Deep Learning (DL) is the most widely used tool in the contemporary field of computer vision. Its ability to accurately solve complex problems is employed in vision research to learn deep neural models for a variety of tasks, including security critical applications. However, it is now known that DL is vulnerable to adversarial attacks that can manipulate its predictions by introducing visually imperceptible perturbations in images and videos. Since the discovery of this phenomenon in 2013~[1], it has attracted significant attention of researchers from multiple sub-fields of machine intelligence. In [2], we reviewed the contributions made by the computer vision community in adversarial attacks on deep learning (and their defenses) until the advent of year 2018. Many of those contributions have inspired new directions in this area, which has matured significantly since witnessing the first generation methods.

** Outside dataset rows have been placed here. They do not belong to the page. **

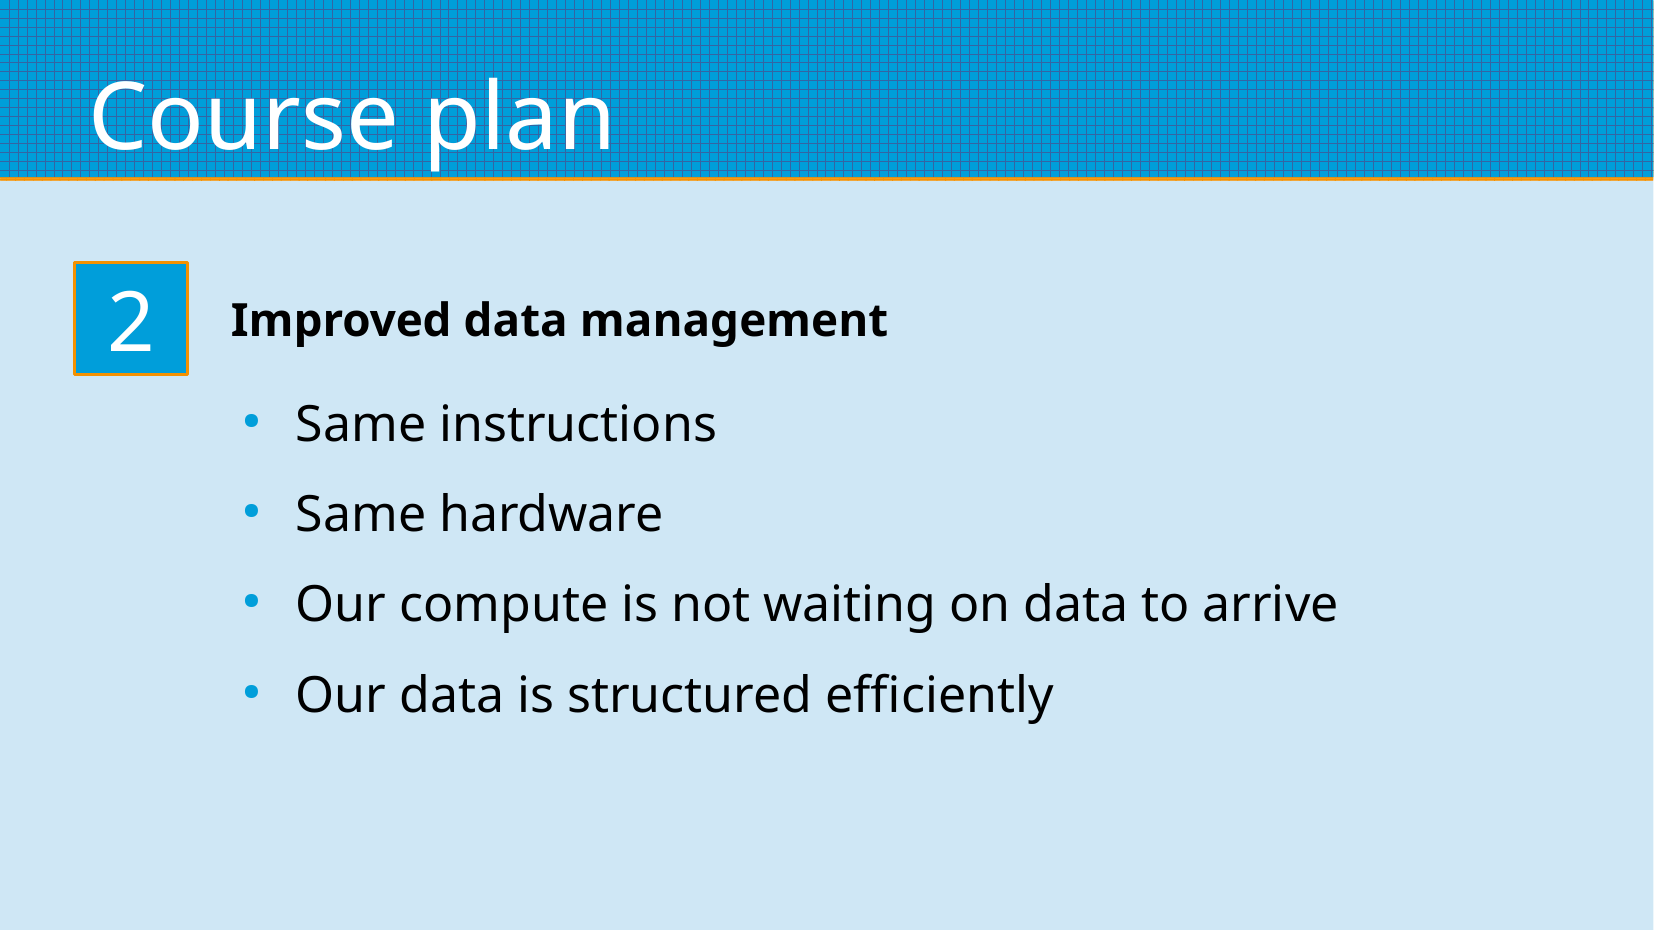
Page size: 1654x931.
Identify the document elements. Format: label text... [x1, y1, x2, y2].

title Course plan [88, 14, 1565, 178]
text_box Improved data management [225, 263, 1238, 376]
text_box 2 [74, 262, 188, 375]
list Same instructions Same hardware Our compute is not waiting on data to arrive Our data is structured efficiently [225, 387, 1463, 788]
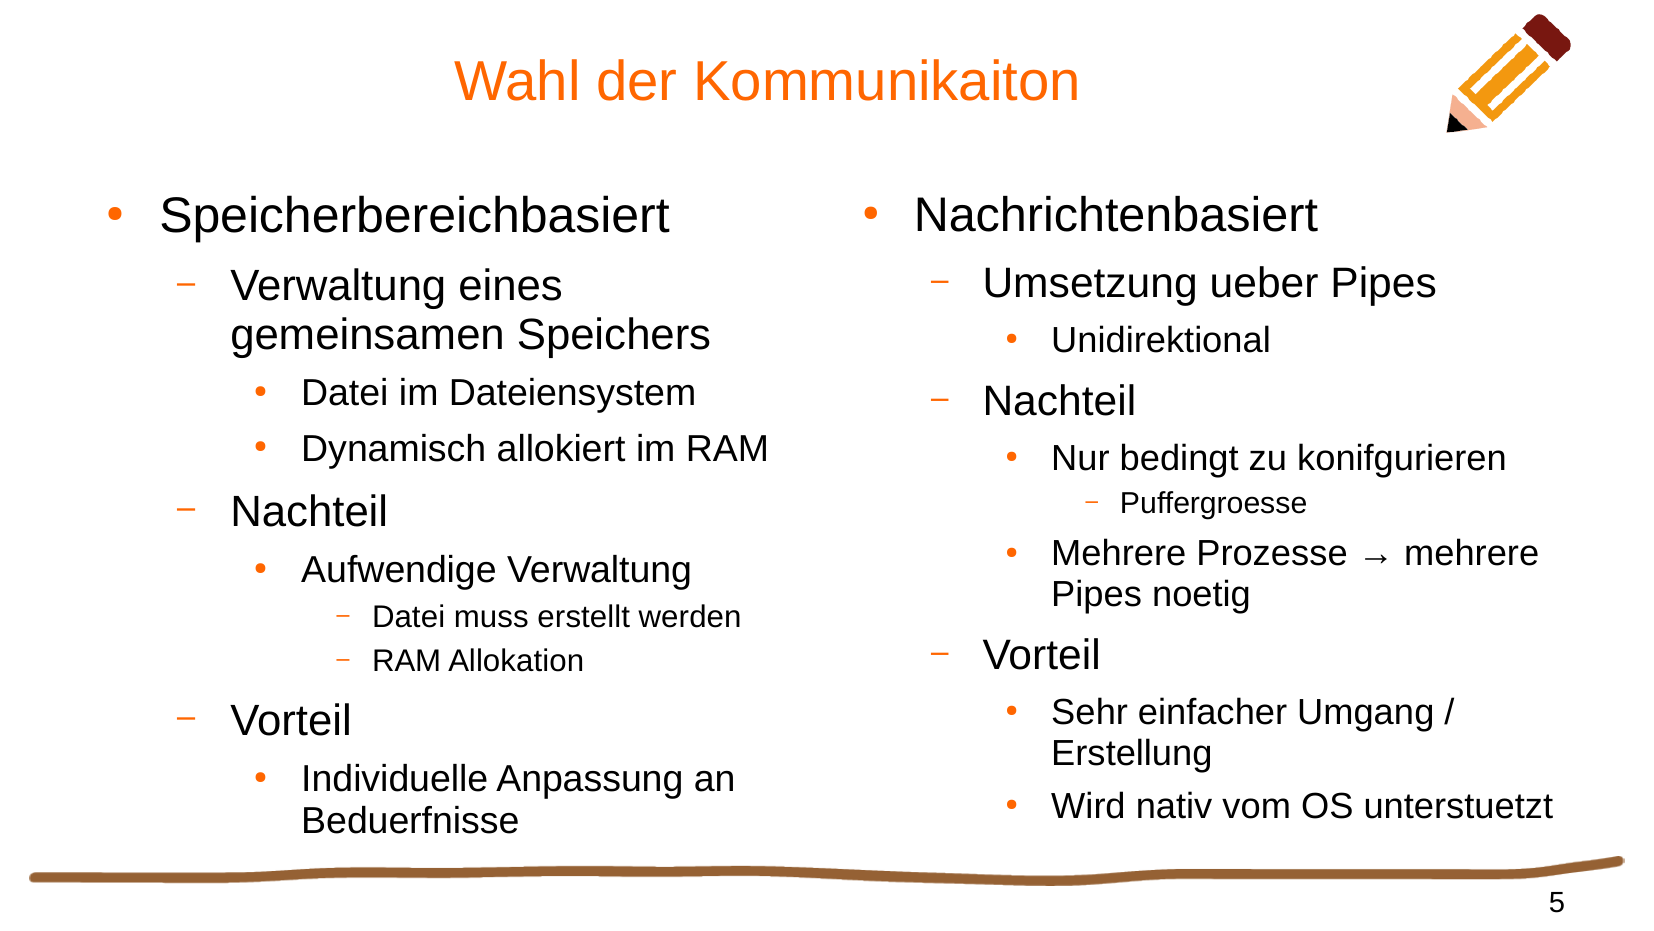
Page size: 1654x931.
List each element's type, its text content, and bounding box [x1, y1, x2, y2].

title Wahl der Kommunikaiton [88, 29, 1447, 133]
list Speicherbereichbasiert Verwaltung eines gemeinsamen Speichers Datei im Dateiensystem Dynamisch allokiert im RAM Nachteil Aufwendige Verwaltung Datei muss erstellt werden RAM Allokation Vorteil Individuelle Anpassung an Beduerfnisse [88, 187, 809, 857]
picture [29, 856, 1625, 886]
picture [1446, 14, 1571, 133]
list Nachrichtenbasiert Umsetzung ueber Pipes Unidirektional Nachteil Nur bedingt zu konifgurieren Puffergroesse Mehrere Prozesse → mehrere Pipes noetig Vorteil Sehr einfacher Umgang / Erstellung Wird nativ vom OS unterstuetzt [845, 187, 1566, 857]
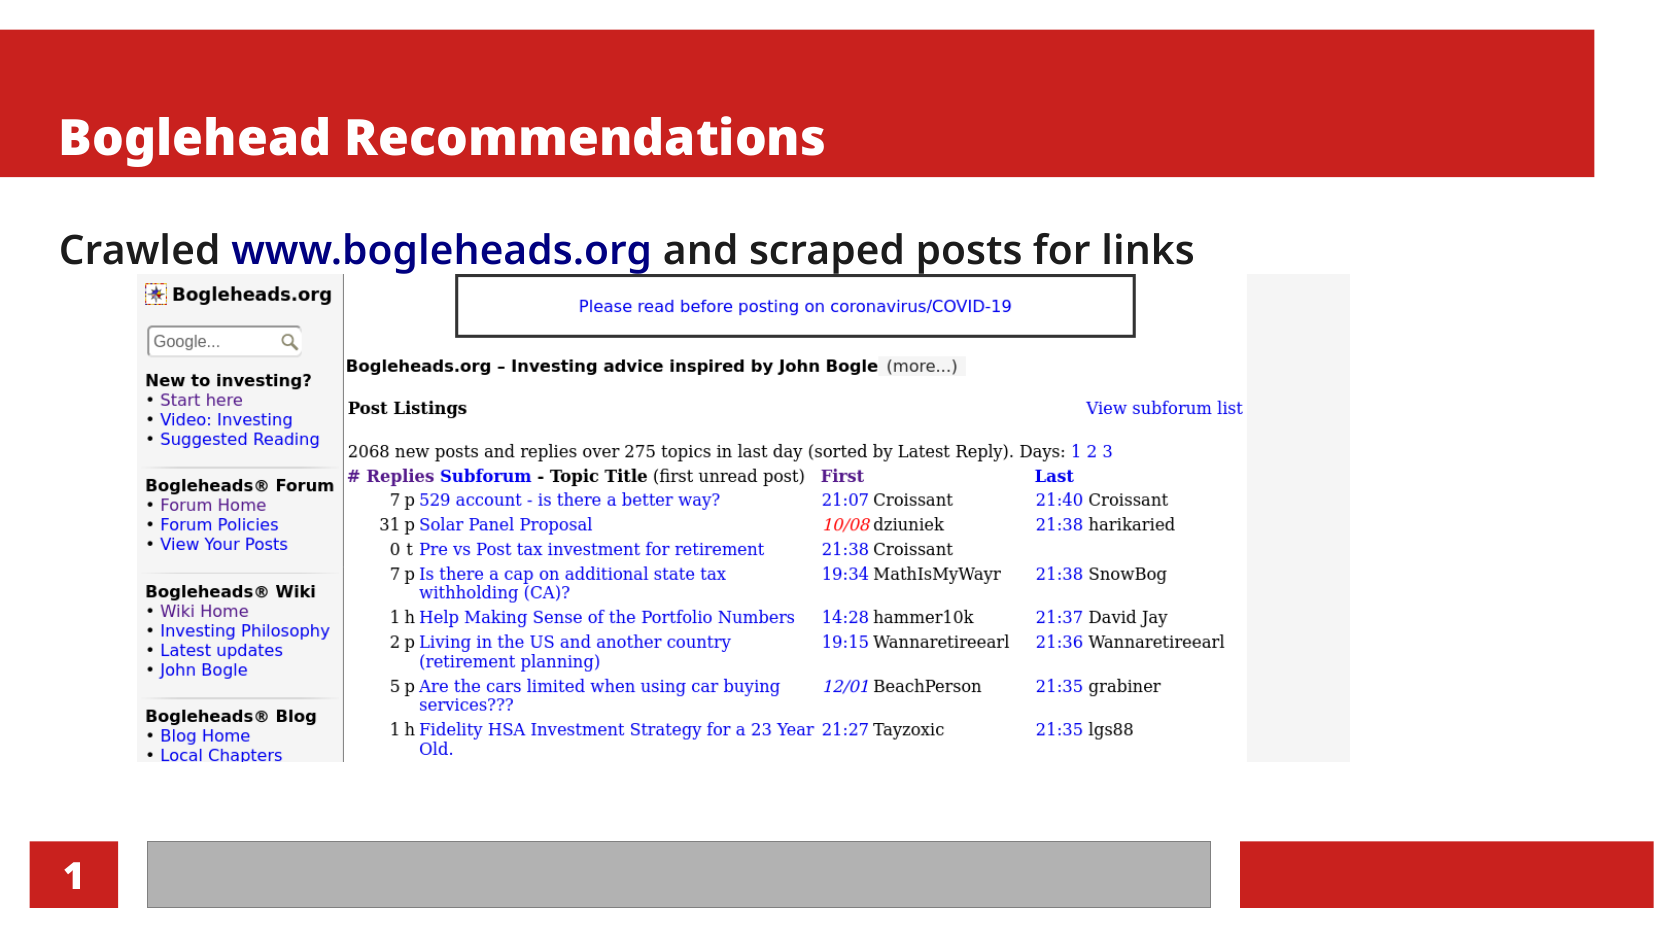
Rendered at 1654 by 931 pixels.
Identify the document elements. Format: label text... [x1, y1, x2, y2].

title Boglehead Recommendations [59, 36, 1595, 170]
list Crawled www.bogleheads.org and scraped posts for links [59, 221, 1565, 798]
picture [137, 274, 1351, 762]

Hence, as a legacy sequel of [2], this literature review focuses on the advances in this area since 2018. To ensure authenticity, we mainly consider peer-reviewed contributions published in the prestigious sources of computer vision and machine learning research. Besides a comprehensive literature review, the article also provides concise definitions of technical terminologies for non-experts in this domain. Finally, this article discusses challenges and future outlook of this direction based on the literature reviewed herein and [2].